Instructions to follow:
Print the entries verbatim, leaving out the images they contain.

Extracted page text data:
-- Opening Marker --

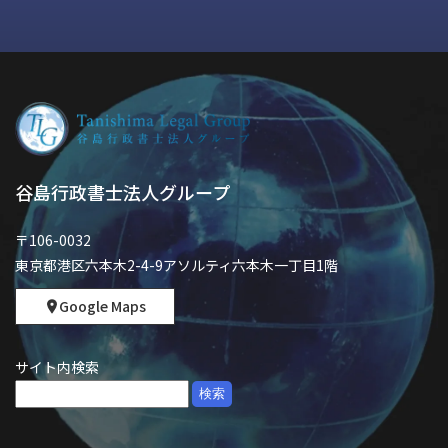
谷島行政書士法人グループ
〒106-0032
東京都港区六本木2-4-9アソルティ六本木一丁目1階
Google Maps
サイト内検索
検
索:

-- Closing Marker --

Response for this exercise:
谷島行政書士法人グループ
〒106-0032
東京都港区六本木2-4-9アソルティ六本木一丁目1階
Google Maps
サイト内検索
検
索:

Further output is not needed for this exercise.